L’article 1er de la proposition de loi introduit une limitation au maintien du versement aux familles à hauteur de 35 % du montant des allocations familiales. Il restreindrait le pouvoir d’appréciation du juge, contraint par ce seuil maximal, alors que les allocations familiales constituent, selon l’expression de l’association française des magistrats de la jeunesse et de la famille « un instrument de politique judiciaire » indispensable au travail de pédagogie que mène le juge avec les parents dans le but de remédier à leurs défaillances et de permettre, si les conditions sont réunies, un retour de l’enfant dans sa famille.

Le dispositif proposé à l’article 2 concernant l’allocation de rentrée scolaire viserait, lui, à supprimer, cette fois systématiquement, la marge d’appréciation du juge pour évaluer la pertinence du maintien de cette allocation.

Pour conclure, la protection de l’enfance est un sujet complexe. On ne peut agir dans l’intérêt de l’enfant qu’en tenant compte des réalités de chaque famille, en travaillant au cas par cas et en tenant compte de l’ensemble des adultes qui contribuent, autour de l’enfant, à établir des liens.

La protection de l’enfance nécessite des mesures de responsabilisation, de contrôle et d’encadrement.
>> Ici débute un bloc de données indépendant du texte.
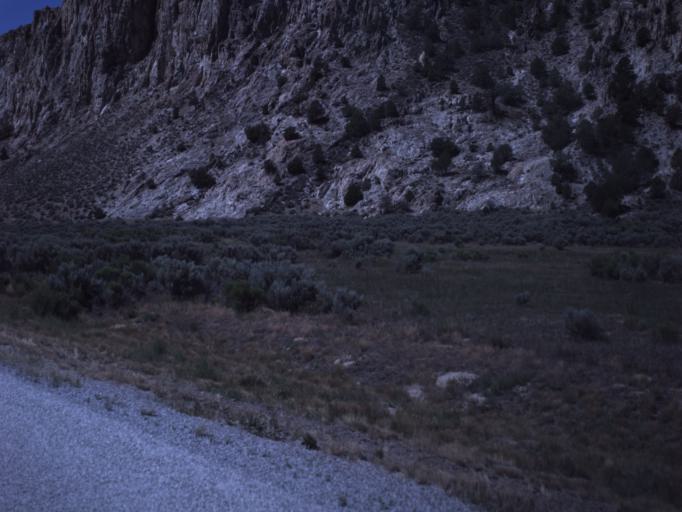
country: US
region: Utah
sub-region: Garfield County
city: Panguitch
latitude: 38.0322
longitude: -112.3570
C’est le rôle des juges, en lien avec les services de l’aide sociale à l’enfance. Les juges des enfants prennent leur décision au cas par cas, au vu des éléments d’information émanant des services sociaux éducatifs dont ils disposent sur l’enfant et la situation de la famille.

N’ajoutons pas des normes aux normes, ne complexifions pas des dispositifs existants. Le dispositif actuel est équilibré au sens de la protection de l’enfance et c’est par ce seul prisme qu’il convient d’étudier la proposition de loi qui est soumise aujourd’hui à votre examen.

Nous sommes à la recherche constante d’un équilibre entre la protection de l’enfant, le respect de son intérêt et les droits et devoirs des parents. Si l’enfant est un sujet de droit, il nous faut construire une protection de l’enfance qui se traduise concrètement dans les politiques publiques menées sur les territoires.

L’enfance est une période majeure pour toute personne, et il nous appartient de mobiliser toutes nos compétences. J’en ai fait un axe prioritaire de mon ministère. Je n’ai donc pas pour projet de ne rien retoucher au régime législatif de la protection de l’enfance, mais je vous invite à le faire sereinement, dans le consensus et dans un cadre global qui ne peut être celui de cette proposition de loi.